Rainey’s lab at Louisiana State University analyzed the ionizing-radiation fractions of soil bacterial communities in a soil sample taken from the CAP LTER study area. Previous research had suggested that ionizing-radiation resistance is not simply an adaptation to environmental radiation. Rainey and his colleagues hypothesized that DNA repair mechanisms have evolved to compensate for desiccation, a stress producing a pattern of DNA damage similar to that of ionizing radiation.
To test this hypothesis, researchers compared the ionizing-radiation fractions of soil bacterial communities in samples taken from the Sonoran Desert and a Louisiana forest. They recovered bacterial isolates surviving doses of 30 kGy from the Sonoran Desert soil, whereas no bacteria in the Louisiana forest soil survived doses greater than 13 kGy. The study results were consistent with the hypothesis that organisms with heightened DNA repair capacity are among the species that have a selective advantage in arid environments.
Analysis of the Sonoran Desert sample revealed that strains related to the taxonomic groups Bosea, Chelatococcus, Corbulabacter, and Geodermatophilus, Planococcus (species of the family Sphingomonadaceae) and Spirosoma were resistant to gamma radiation, a new finding. Researchers also recovered a high number of Deinococcus isolates from a soil sample exposed to high ionizing-radiation levels, which confirmed that species of this genus are very ionizing-radiation resistant.
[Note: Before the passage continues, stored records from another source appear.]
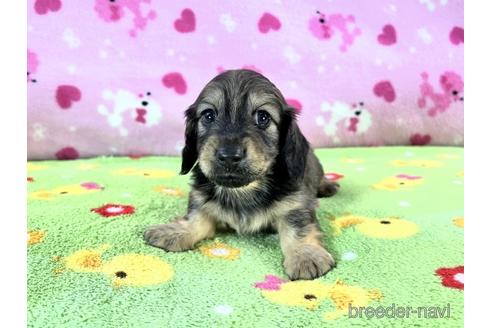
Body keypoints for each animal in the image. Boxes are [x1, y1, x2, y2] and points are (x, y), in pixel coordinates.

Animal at [144, 69, 340, 280]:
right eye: (208, 115)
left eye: (263, 117)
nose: (229, 155)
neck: (244, 190)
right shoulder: (200, 197)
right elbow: (197, 219)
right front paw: (176, 231)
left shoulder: (295, 204)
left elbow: (298, 229)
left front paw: (305, 254)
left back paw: (328, 186)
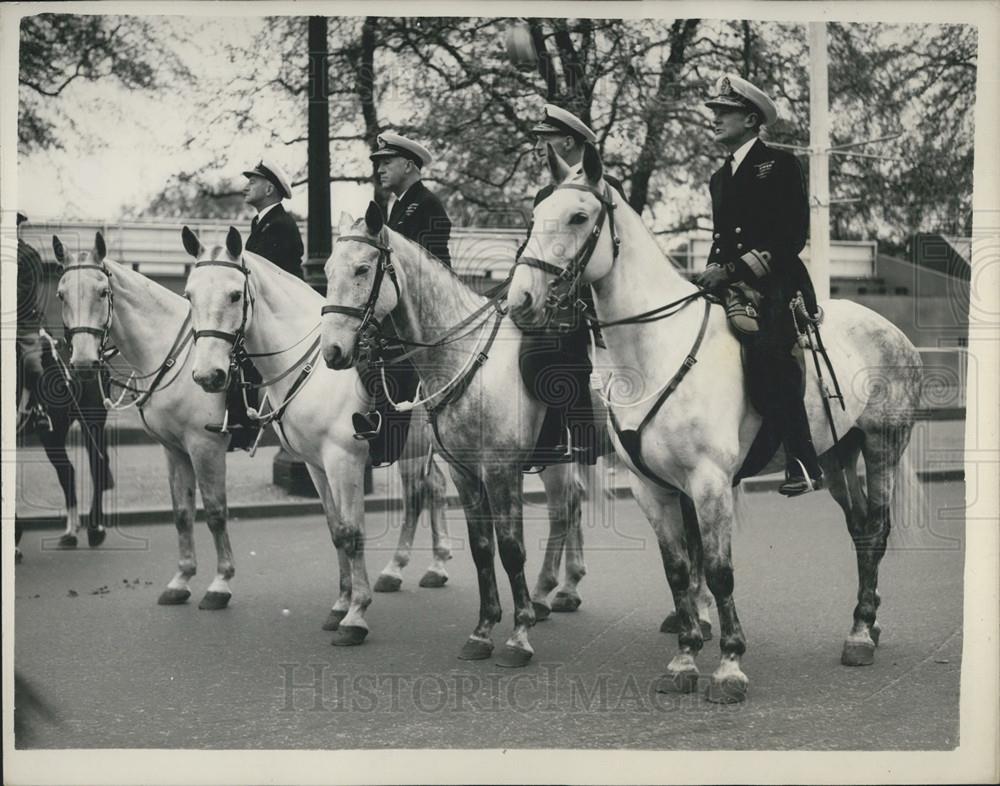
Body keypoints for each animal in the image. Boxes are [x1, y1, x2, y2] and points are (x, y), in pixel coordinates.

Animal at [183, 224, 454, 640]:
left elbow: (353, 532)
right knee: (431, 491)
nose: (207, 375)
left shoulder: (344, 461)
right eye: (189, 295)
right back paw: (421, 568)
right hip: (420, 450)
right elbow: (337, 531)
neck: (312, 369)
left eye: (234, 294)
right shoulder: (315, 465)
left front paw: (356, 614)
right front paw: (341, 604)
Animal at [320, 204, 600, 668]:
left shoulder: (501, 471)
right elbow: (482, 547)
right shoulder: (463, 473)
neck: (461, 356)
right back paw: (559, 591)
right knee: (570, 507)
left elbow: (511, 548)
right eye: (326, 269)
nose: (332, 351)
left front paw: (519, 635)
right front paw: (483, 631)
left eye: (362, 268)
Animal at [504, 144, 924, 700]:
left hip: (881, 446)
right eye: (535, 215)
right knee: (858, 529)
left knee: (876, 528)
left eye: (578, 216)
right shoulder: (652, 488)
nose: (520, 300)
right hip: (837, 455)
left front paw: (729, 665)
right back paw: (865, 623)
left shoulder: (709, 483)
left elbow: (719, 571)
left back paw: (859, 634)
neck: (655, 352)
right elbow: (679, 570)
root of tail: (891, 330)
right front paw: (684, 658)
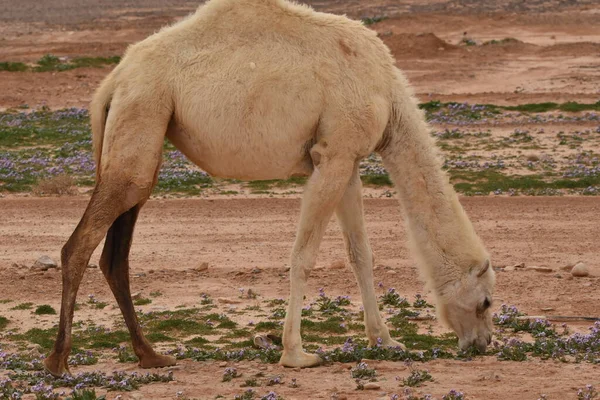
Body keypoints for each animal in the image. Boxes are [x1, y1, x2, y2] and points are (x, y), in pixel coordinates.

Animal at [41, 0, 492, 376]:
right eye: (486, 302)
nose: (483, 344)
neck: (388, 96)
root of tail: (113, 80)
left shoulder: (347, 160)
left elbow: (360, 254)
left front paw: (385, 340)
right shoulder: (333, 154)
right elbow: (304, 256)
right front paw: (296, 354)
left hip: (140, 127)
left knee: (116, 251)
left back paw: (150, 355)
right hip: (142, 111)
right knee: (82, 243)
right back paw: (59, 361)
Through genetic sequencing, the researchers established that nine new species of the genus Deinococcus were present in the soil taken from the Sonoran Desert: D. hohokamensis, D. navajonensis, D. hopiensis, D. apachensis, D. maricopensis, D. pimensis, D. yavapaiensis, D. papagonensis, and D. sonorensis.
Little is known about the microbial diversity in arid environments, and there are few data about the abundance or diversity of ionizing-radiation resistant bacteria in these environments. Work by Rainey and his colleagues contributes greatly to knowledge about bacterial communities in arid environments and indicates direction for additional research on ionizing-radiation resistant bacteria.
Rainey, F.A., K. Ray, M. Ferreira, B. Gatz, M.F. Nobre, D. Bagaley, B. Rash, M.-J. Park, A. Earl, N. Shank, A. Small, M. Henk, J. Battista, P. Kämpfer, and M. da Costa. 2005. Extensive diversity of ionizing-radiation-resistant bacteria recovered from Sonoran Desert soil and description of nine new species of the genus Deinococcus obtained from a single soil sample. Applied and Environmental Microbiology 71(9):5225-5235.